Pre- and Post-Operative Volume Estimation of Medulloblastoma Using Magnetic Resonance Imaging: A Stereological Study

authors:

avatar Farzaneh Dehghani 1 , 2 , avatar Seyede Fatemeh Hosseini 1 , 2 , * , avatar Reza Jalli 3 , avatar Fatemeh Karimi 1 , 2 , avatar Narges Sotoudeh 1 , 2 , avatar Mohammad Sadegh Masoudi 4

Histomorphometry and Stereology Research Center, Shiraz University of Medical Sciences, Shiraz, Iran
Anatomy Department, Shiraz University of Medical Sciences, Shiraz, Iran
Medical Imaging Research Center, Shiraz University of Medical Sciences, Shiraz, Iran
Neurosurgery Department, Shiraz University of Medical Sciences, Shiraz, Iran

how to cite: Dehghani F, Hosseini S F , Jalli R, Karimi F, Sotoudeh N, et al. Pre- and Post-Operative Volume Estimation of Medulloblastoma Using Magnetic Resonance Imaging: A Stereological Study. I J Radiol. 2020;17(3):e97047. https://doi.org/10.5812/iranjradiol.97047.

Abstract

Background:

Brain tumors are among the most lethal and devastating cancers. Medulloblastoma tumor is a common solid brain malignancy, arising in the posterior fossa. Stereological methods are used in combination with magnetic resonance imaging (MRI) to obtain unbiased estimation of the total volume of the structure of interest.

Information given:

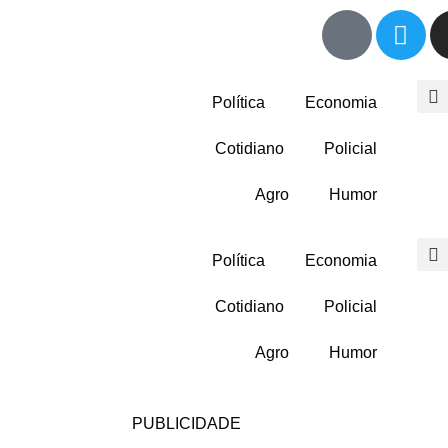
Política
Economia
Cotidiano
Policial
Agro
Humor
Política
Economia
Cotidiano
Policial
Agro
Humor
PUBLICIDADE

Activities:
**1.** Please retype the medulloblastoma article from "Brain tumors are" to "structure of interest.".
**2.** In the medulloblastoma article, where does medulloblastoma arise?

Answers for each item:
**1.**
Brain tumors are among the most lethal and devastating cancers. Medulloblastoma tumor is a common solid brain malignancy, arising in the posterior fossa. Stereological methods are used in combination with magnetic resonance imaging (MRI) to obtain unbiased estimation of the total volume of the structure of interest.

**2.** In the posterior fossa.